Sets Deep Dive
set is a particularly useful but easily underestimated container in Python. Whenever these keywords appear in a problem, I usually think of sets first:
- Deduplication
- Duplicate checking
- Whether something has been visited
- Intersection, union, difference
Creating Sets
numbers = {1, 2, 3, 4}
empty = set()
Note: {} creates an empty dictionary, not an empty set.
Add, Remove, Search
visited = {1, 2, 3}
visited.add(4)
visited.remove(2)
visited.discard(10)
print(3 in visited)
The difference:
remove(x): Raises an error if the element doesn't existdiscard(x): Doesn't raise an error if the element doesn't exist
Set Operations
a = {1, 2, 3, 4}
b = {3, 4, 5, 6}
print(a | b) # union
print(a & b) # intersection
print(a - b) # difference
print(a ^ b) # symmetric difference
Most common application: deduplication
numbers = [1, 2, 2, 3, 3, 4]
unique_numbers = list(set(numbers))
If you also want to preserve the original order, plain set() isn't enough -- you'll need other methods.
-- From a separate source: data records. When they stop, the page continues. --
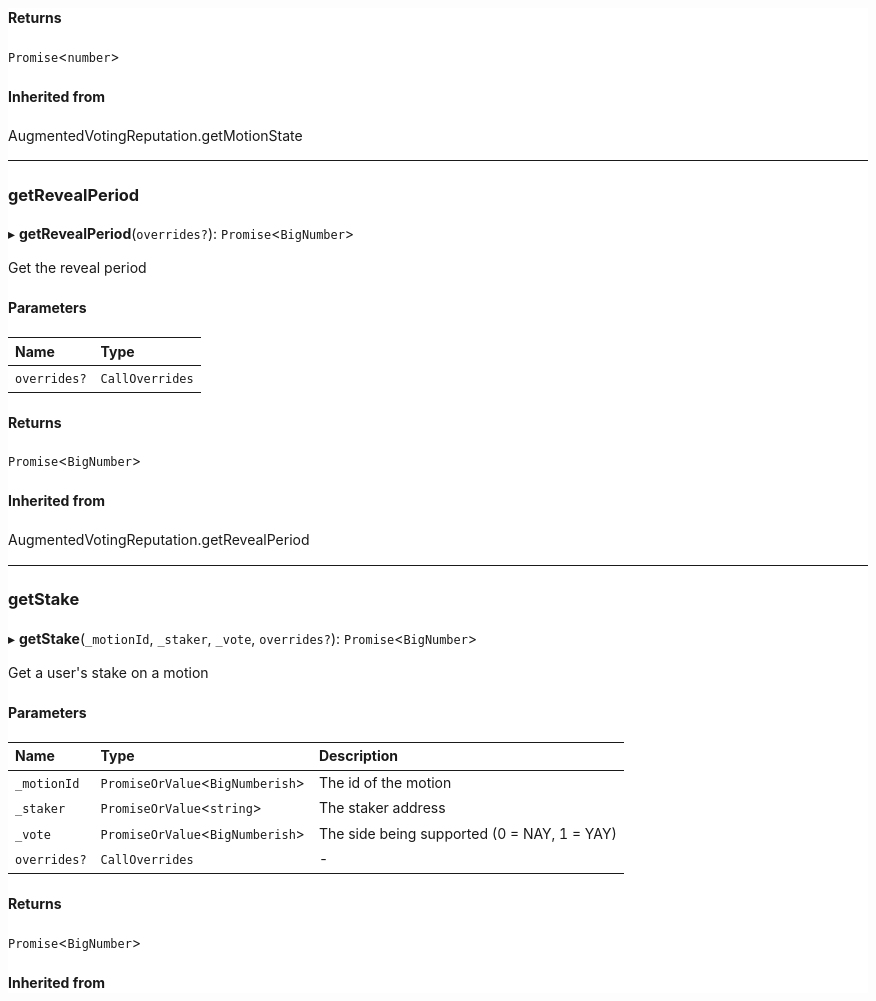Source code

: #### Returns

`Promise`<`number`\>

#### Inherited from

AugmentedVotingReputation.getMotionState

___

### getRevealPeriod

▸ **getRevealPeriod**(`overrides?`): `Promise`<`BigNumber`\>

Get the reveal period

#### Parameters

| Name | Type |
| :------ | :------ |
| `overrides?` | `CallOverrides` |

#### Returns

`Promise`<`BigNumber`\>

#### Inherited from

AugmentedVotingReputation.getRevealPeriod

___

### getStake

▸ **getStake**(`_motionId`, `_staker`, `_vote`, `overrides?`): `Promise`<`BigNumber`\>

Get a user's stake on a motion

#### Parameters

| Name | Type | Description |
| :------ | :------ | :------ |
| `_motionId` | `PromiseOrValue`<`BigNumberish`\> | The id of the motion |
| `_staker` | `PromiseOrValue`<`string`\> | The staker address |
| `_vote` | `PromiseOrValue`<`BigNumberish`\> | The side being supported (0 = NAY, 1 = YAY) |
| `overrides?` | `CallOverrides` | - |

#### Returns

`Promise`<`BigNumber`\>

#### Inherited from
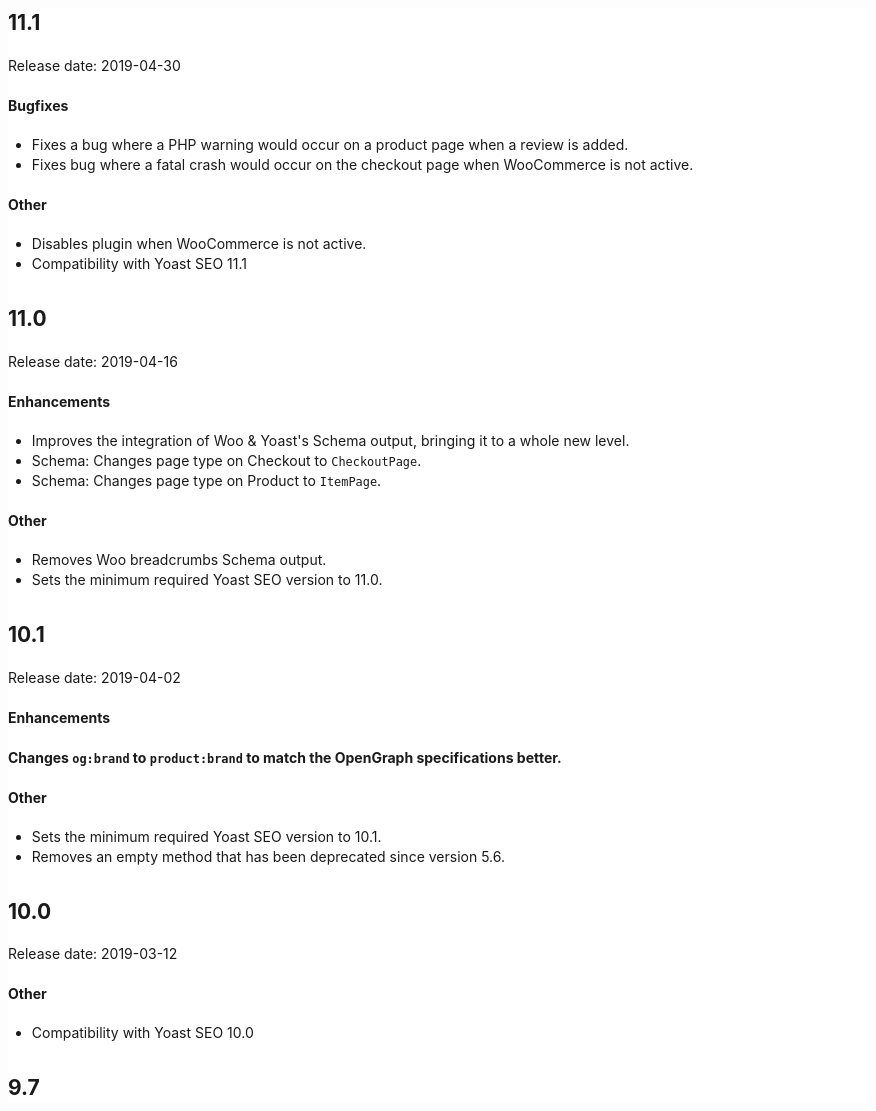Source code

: ## 11.1

Release date: 2019-04-30

#### Bugfixes

* Fixes a bug where a PHP warning would occur on a product page when a review is added.
* Fixes bug where a fatal crash would occur on the checkout page when WooCommerce is not active.

#### Other

* Disables plugin when WooCommerce is not active.
* Compatibility with Yoast SEO 11.1

## 11.0

Release date: 2019-04-16

#### Enhancements

* Improves the integration of Woo &amp; Yoast's Schema output, bringing it to a whole new level.
* Schema: Changes page type on Checkout to `CheckoutPage`.
* Schema: Changes page type on Product to `ItemPage`.

#### Other

* Removes Woo breadcrumbs Schema output.
* Sets the minimum required Yoast SEO version to 11.0.

## 10.1

Release date: 2019-04-02

#### Enhancements

#### Changes `og:brand` to `product:brand` to match the OpenGraph specifications better.

#### Other

* Sets the minimum required Yoast SEO version to 10.1.
* Removes an empty method that has been deprecated since version 5.6.

## 10.0

Release date: 2019-03-12

#### Other

* Compatibility with Yoast SEO 10.0

## 9.7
Second most common application: visited markers
In graph search, DFS, and BFS, I almost always write a visited set:
graph = {
"A": ["B", "C"],
"B": ["A", "D"],
"C": ["A"],
"D": ["B"],
}
visited = set()
frozenset
If you need an "immutable set", you can use frozenset:
fs = frozenset([1, 2, 3])
It cannot be modified, but it can perform set operations and can also serve as a dictionary key.
A reminder I often stumble on
Sets are unordered containers. Don't assume they preserve the order in which you inserted elements. Even if sometimes they "appear to preserve it", don't build logic around that behavior.